◆ **ASSIGNMENT**:
Every line of the material has to be retyped exactly.

◆ **GIVEN INFORMATION**:
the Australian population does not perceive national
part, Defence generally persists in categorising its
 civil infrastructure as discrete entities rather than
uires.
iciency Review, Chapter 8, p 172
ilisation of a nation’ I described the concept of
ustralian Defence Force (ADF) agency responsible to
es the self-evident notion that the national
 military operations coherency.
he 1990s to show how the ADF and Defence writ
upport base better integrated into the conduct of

◆ **SOLUTION**:
the Australian population does not perceive national
part, Defence generally persists in categorising its
 civil infrastructure as discrete entities rather than
uires.
iciency Review, Chapter 8, p 172
ilisation of a nation’ I described the concept of
ustralian Defence Force (ADF) agency responsible to
es the self-evident notion that the national
 military operations coherency.
he 1990s to show how the ADF and Defence writ
upport base better integrated into the conduct of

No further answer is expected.